Route 29 offers more than 100 products ranging from white chocolate-and-coconut snowballs, caramel-covered nut rolls and almond toffee to cinnamon licorice, chocolate-covered peanut butter sticks and milk chocolate bunnies.

And the product line keeps expanding: Future additions include licorice shaped like barnyard animals for the children's market and sugar flavored with spicy cocoa, citrus or vanilla for the gourmet market.

A guy could gain five pounds just writing about this stuff.

Nonetheless, "our caramels probably are what are getting us the most notice," Kim said.

Why? Beyond a variety of flavors ranging from vanilla and chocolate to raspberry and orange to a combination of chocolate with nougat or maple, "we use fresh cream and butter delivered every day, and cook small batches in copper kettles under fire rather than steam," she said.

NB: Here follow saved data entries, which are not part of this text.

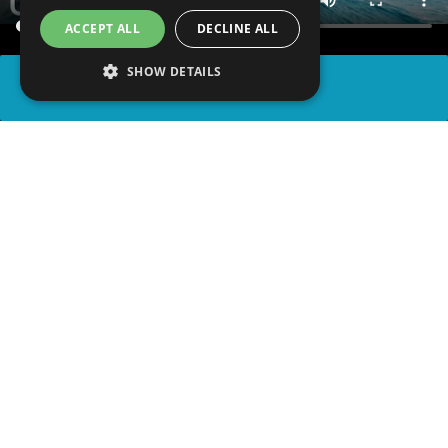
ACCEPT ALL
DECLINE ALL
SHOW DETAILS
SHARE
advertisement
READ ARTICLE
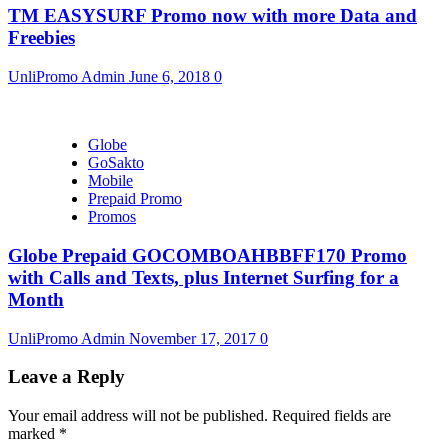
TM EASYSURF Promo now with more Data and
Freebies
UnliPromo Admin
June 6, 2018
0
Globe
GoSakto
Mobile
Prepaid Promo
Promos
Globe Prepaid GOCOMBOAHBBFF170 Promo
with Calls and Texts, plus Internet Surfing for a
Month
UnliPromo Admin
November 17, 2017
0
Leave a Reply
Your email address will not be published.
Required fields are
marked
*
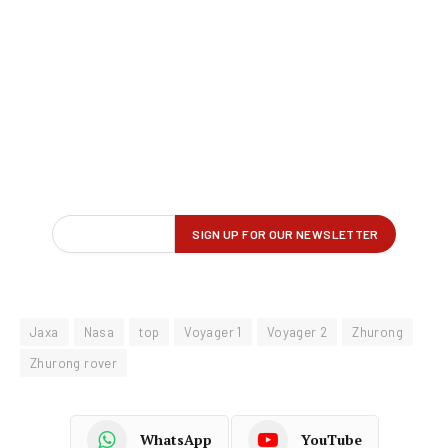
Jaxa
Nasa
top
Voyager 1
Voyager 2
Zhurong
Zhurong rover
WhatsApp
YouTube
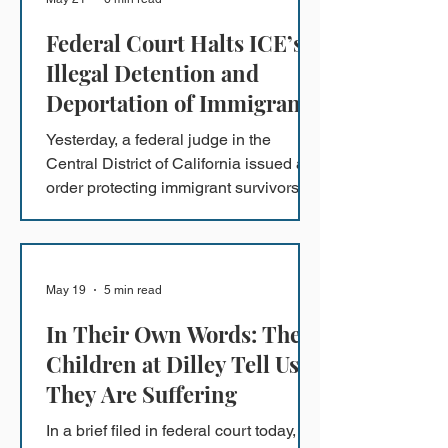
Federal Court Halts ICE’s
Illegal Detention and
Deportation of Immigrant
Survivors of Crimes
Yesterday, a federal judge in the
Central District of California issued an
order protecting immigrant survivors of
domestic violence, trafficking, and
other serious crimes on a nationwide
basis.
May 19
5 min read
In Their Own Words: The
Children at Dilley Tell Us
They Are Suffering
In a brief filed in federal court today,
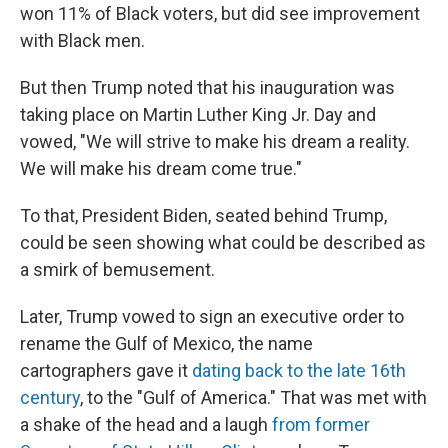
won 11% of Black voters, but did see improvement
with Black men.
But then Trump noted that his inauguration was
taking place on Martin Luther King Jr. Day and
vowed, "We will strive to make his dream a reality.
We will make his dream come true."
To that, President Biden, seated behind Trump,
could be seen showing what could be described as
a smirk of bemusement.
Later, Trump vowed to sign an executive order to
rename the Gulf of Mexico, the name
cartographers gave it
dating back to the late 16th
century
, to the "Gulf of America." That was met with
a shake of the head and a laugh
from former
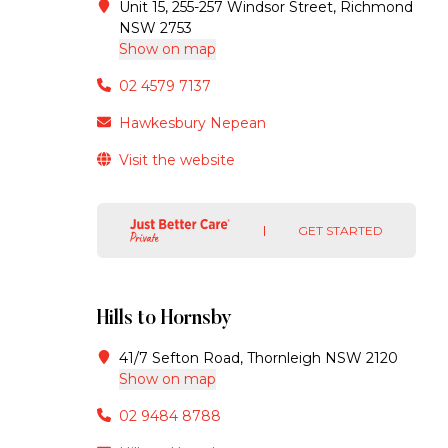
Unit 15, 255-257 Windsor Street, Richmond
NSW 2753
Show on map
02 4579 7137
Hawkesbury Nepean
Visit the website
GET STARTED
Hills to Hornsby
41/7 Sefton Road, Thornleigh NSW 2120
Show on map
02 9484 8788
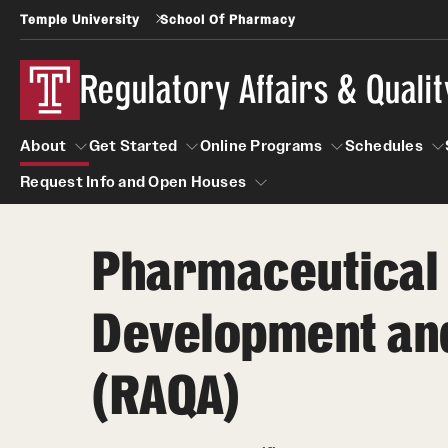
Temple University
School Of Pharmacy
Regulatory Affairs & Quali
About
Get Started
Online Programs
Schedules
Request Info and Open Houses
About
Get Started
Online Programs
Schedu
Pharmaceutical
Request Info and Open Houses
Certificate Programs (RAQA)
Applying to RA and QA programs
Development and 
Post-Master's Certificates (RAQA)
GRE is not required for Admission
International Applicants living outside the U.S
Pre-Master's Certificates (RAQA)
(RAQA)
(RAQA Non-Thesis Programs)
Courses (RAQA)
International Students (RAQA Graduate
Program)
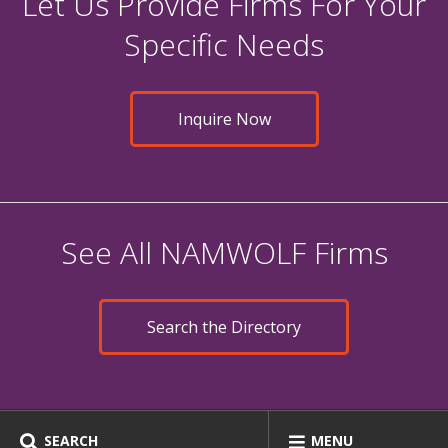
Let Us Provide Firms For Your
Specific Needs
Inquire Now
See All NAMWOLF Firms
Search the Directory
SEARCH
MENU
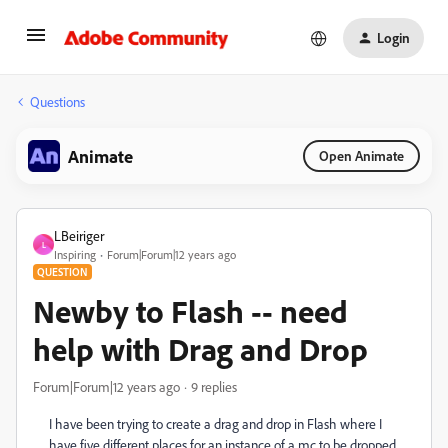
Login
Questions
Animate
Open Animate
LBeiriger
L
Inspiring
Forum|Forum|12 years ago
QUESTION
Newby to Flash -- need
help with Drag and Drop
Forum|Forum|12 years ago
9 replies
I have been trying to create a drag and drop in Flash where I
have five different places for an instance of a mc to be dropped.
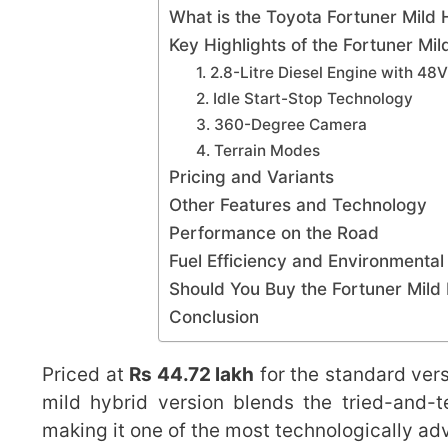
What is the Toyota Fortuner Mild 
Key Highlights of the Fortuner Mil
1. 2.8-Litre Diesel Engine with 48
2. Idle Start-Stop Technology
3. 360-Degree Camera
4. Terrain Modes
Pricing and Variants
Other Features and Technology
Performance on the Road
Fuel Efficiency and Environmental
Should You Buy the Fortuner Mild
Conclusion
Priced at
Rs 44.72 lakh
for the standard ver
mild hybrid version blends the tried-and-te
making it one of the most technologically a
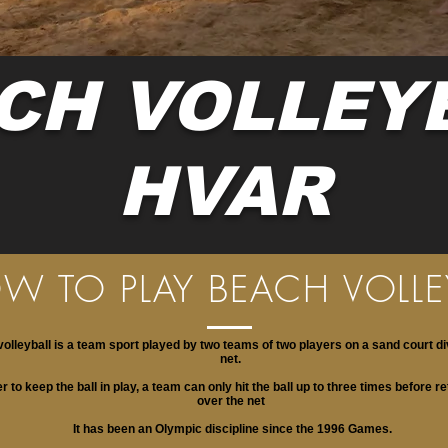
CH VOLLEY
HVAR
W TO PLAY BEACH VOLLE
olleyball is a team sport played by two teams of two players on a sand court di
net.
er to keep the ball in play, a team can only hit the ball up to three times before re
over the net
It has been an Olympic discipline since the 1996 Games.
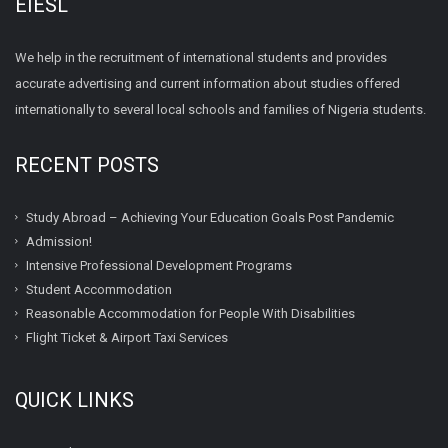
EIESL
We help in the recruitment of international students and provides
accurate advertising and current information about studies offered
internationally to several local schools and families of Nigeria students.
RECENT POSTS
Study Abroad – Achieving Your Education Goals Post Pandemic
Admission!
Intensive Professional Development Programs
Student Accommodation
Reasonable Accommodation for People With Disabilities
Flight Ticket & Airport Taxi Services
QUICK LINKS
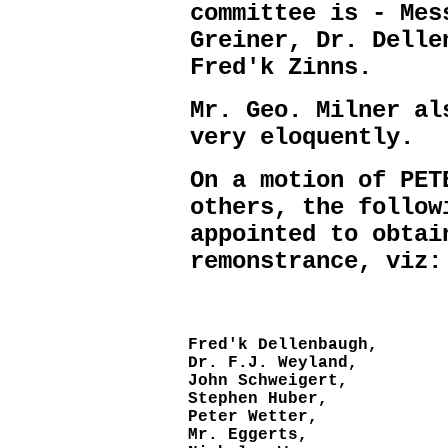
committee is - Mes
Greiner, Dr. Delle
Fred'k Zinns.
Mr. Geo. Milner al
very eloquently.
On a motion of PET
others, the follow
appointed to obtai
remonstrance, viz:
Fred'k Dellenbaugh,
Dr. F.J. Weyland,
John Schweigert,
Stephen Huber,
Peter Wetter,
Mr. Eggerts,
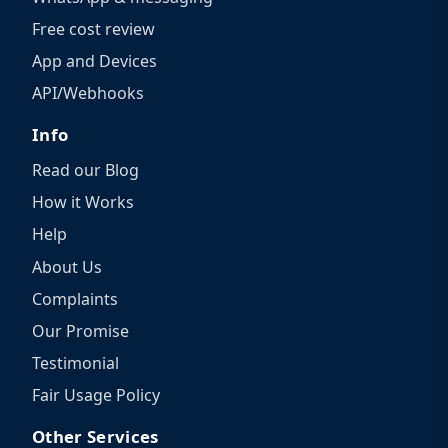
Free cost review
App and Devices
API/Webhooks
Info
Read our Blog
How it Works
Help
About Us
Complaints
Our Promise
Testimonial
Fair Usage Policy
Other Services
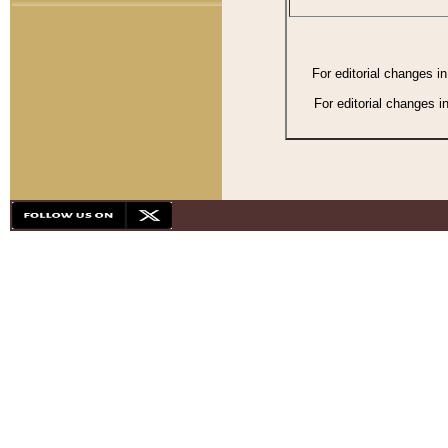
For editorial changes i
For editorial changes i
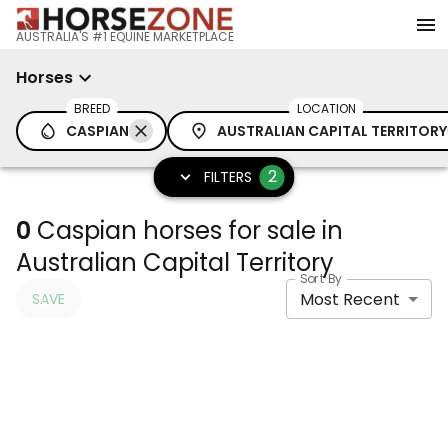
AUSTRALIA'S #1 EQUINE MARKETPLACE
Horses
BREED
LOCATION
CASPIAN
AUSTRALIAN CAPITAL TERRITORY
2
FILTERS
0
Caspian horses for sale in
Australian Capital Territory
Sort By
Most Recent
SAVE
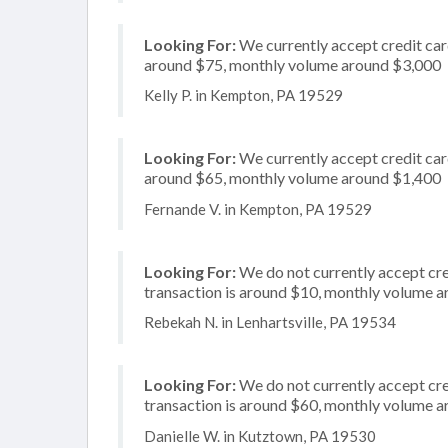
Looking For:
We currently accept credit card
around $75, monthly volume around $3,000
Kelly P. in Kempton, PA 19529
Looking For:
We currently accept credit card
around $65, monthly volume around $1,400
Fernande V. in Kempton, PA 19529
Looking For:
We do not currently accept cre
transaction is around $10, monthly volume 
Rebekah N. in Lenhartsville, PA 19534
Looking For:
We do not currently accept cred
transaction is around $60, monthly volume 
Danielle W. in Kutztown, PA 19530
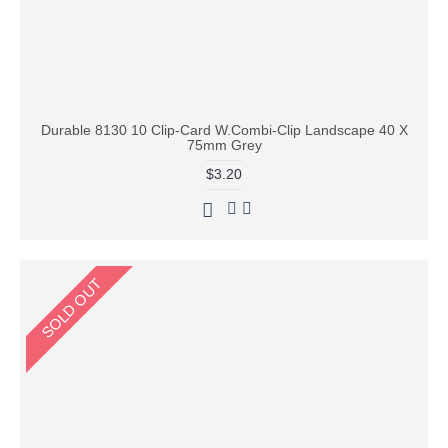
Durable 8130 10 Clip-Card W.Combi-Clip Landscape 40 X
75mm Grey
$3.20
SOLD OUT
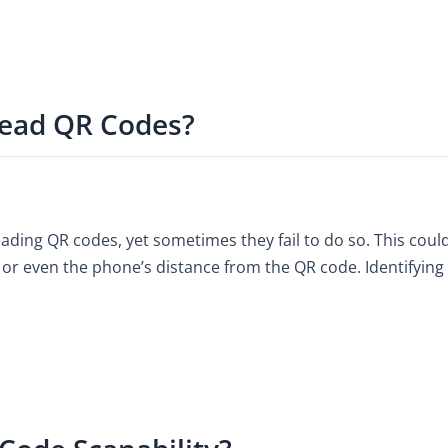
ead QR Codes?
ding QR codes, yet sometimes they fail to do so. This could
or even the phone’s distance from the QR code. Identifying th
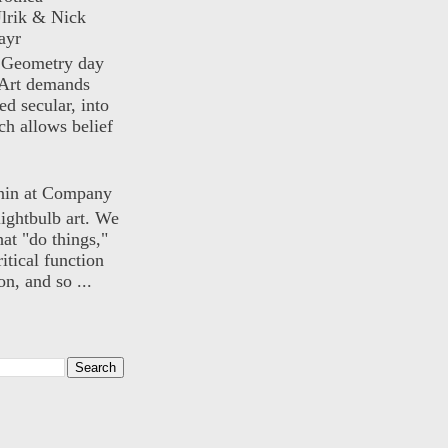
lrik & Nick
ayr
) Geometry day
Art demands
ed secular, into
ch allows belief
nin at Company
lightbulb art. We
hat "do things,"
itical function
n, and so ...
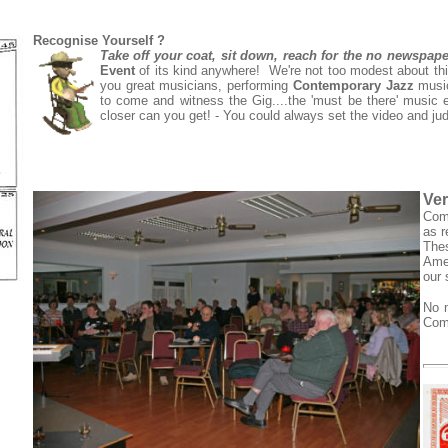
Recognise Yourself ?
Take off your coat, sit down, reach for the no newspap
Event
of its kind anywhere! We're not too modest about thi
you great musicians, performing
Contemporary Jazz
music 
to come and witness the Gig....the 'must be there' music 
closer can you get! - You could always set the video and ju
Ver
Come
as r
The
Amer
our
No m
Come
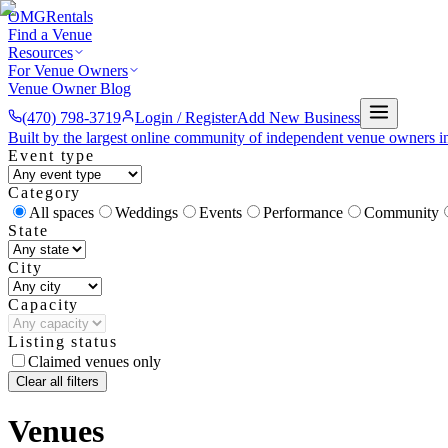
OMG
Rentals
Find a Venue
Resources
For Venue Owners
Venue Owner Blog
(470) 798-3719
Login / Register
Add New Business
Built by the largest online community of independent venue owners i
Event type
Category
All spaces
Weddings
Events
Performance
Community
State
City
Capacity
Listing status
Claimed venues only
Clear all filters
Venues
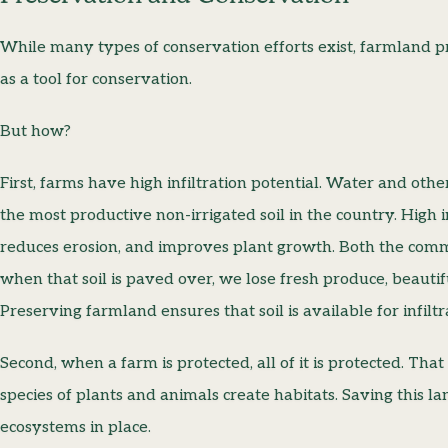
While many types of conservation efforts exist, farmland p
as a tool for conservation.
But how?
First, farms have high infiltration potential. Water and other
the most productive non-irrigated soil in the country. High 
reduces erosion, and improves plant growth. Both the com
when that soil is paved over, we lose fresh produce, beauti
Preserving farmland ensures that soil is available for infil
Second, when a farm is protected, all of it is protected. 
species of plants and animals create habitats. Saving this l
ecosystems in place.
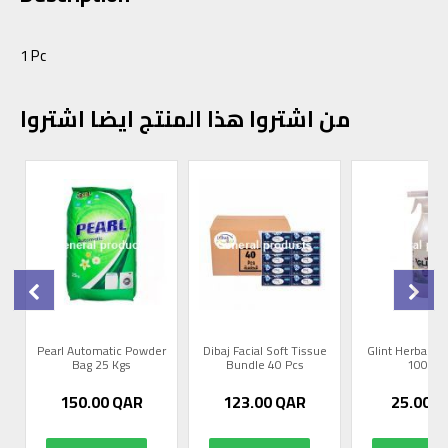
1 Pc
من اشتروا هذا المنتج ايضا اشتروا
0
Pearl Automatic Powder
Dibaj Facial Soft Tissue
Glint Herbal R
Bag 25 Kgs
Bundle 40 Pcs
1000m
150.00
QAR
123.00
QAR
25.00
Q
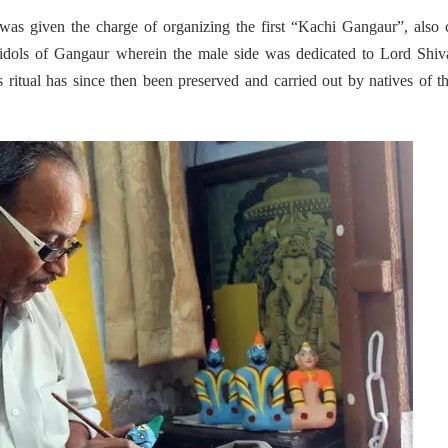
was given the charge of organizing the first “Kachi Gangaur”, also 
 idols of Gangaur wherein the male side was dedicated to Lord Shiv
 ritual has since then been preserved and carried out by natives of t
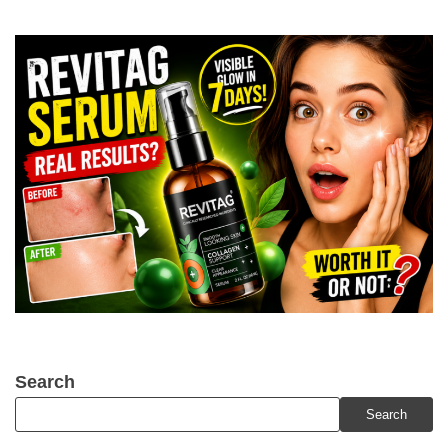
Search
Search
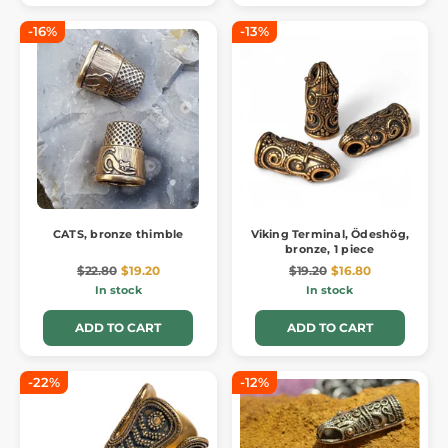
-16%
-13%
CATS, bronze thimble
Viking Terminal, Ödeshög,
bronze, 1 piece
$22.80
$19.20
$19.20
$16.80
In stock
In stock
ADD TO CART
ADD TO CART
-22%
-12%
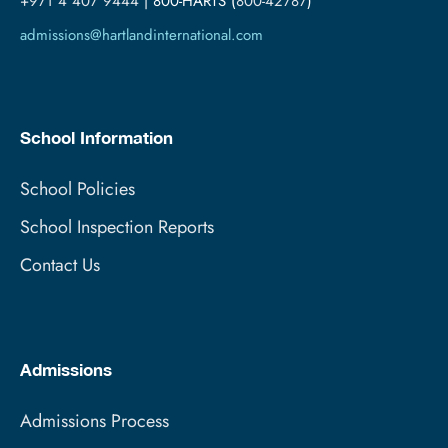
+971 4 407 9444
| 800-HARTS (
800-42787
)
admissions@hartlandinternational.com
School Information
School Policies
School Inspection Reports
Contact Us
Admissions
Admissions Process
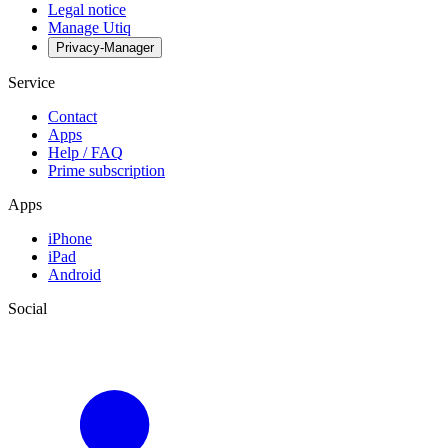
Legal notice
Manage Utiq
Privacy-Manager
Service
Contact
Apps
Help / FAQ
Prime subscription
Apps
iPhone
iPad
Android
Social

The result is "a wonderful, creamy texture and homemade taste that reminds you of an old-fashioned candy shop," said Heather Sawdey, a buyer for Caribou Coffee.

In addition to the aformentioned travails, the Kalans were hampered at first by a flawed business plan: Kim's dream was to build a large chain of Maud Borup retail outlets. Which is why they opened two more stores in the metro area before figuring out that it takes a whole lot more cash than they had to build a successful chain. So they sold the stores and focused on wholesaling.

Kim Kalan is what you might call a chronic entrepreneur: Capitalizing on her experience as a components buyer, seller and manager for several computer-related companies, she started a series of companies that brokered or assembled electronic products.

A job as an Internet consultant for a gift-basket company led her to start her own business peddling candies, bath and other consumer products in fancy gift baskets. That's how she found out that Maud Borup was for sale.

So how did someone who knew nothing about candy manufacturing get so good at it? By applying the expertise offered by the acquisitions -- most importantly the recipes and processes that won Maud Borup an international reputation, Kim said.

While she is the face if not the heart and soul of the business, the two owners form a partnership with an ideal mix of opposites: She's the "crazy one," as she puts it, forever coming up with ideas for new products and other advances.

Mark is the finance and production chief who guards the checkbook and reins in her enthusiasm with reality checks.

The result is a business that has nearly doubled its sales in two years, to a projected 2007 total of $4.9 million.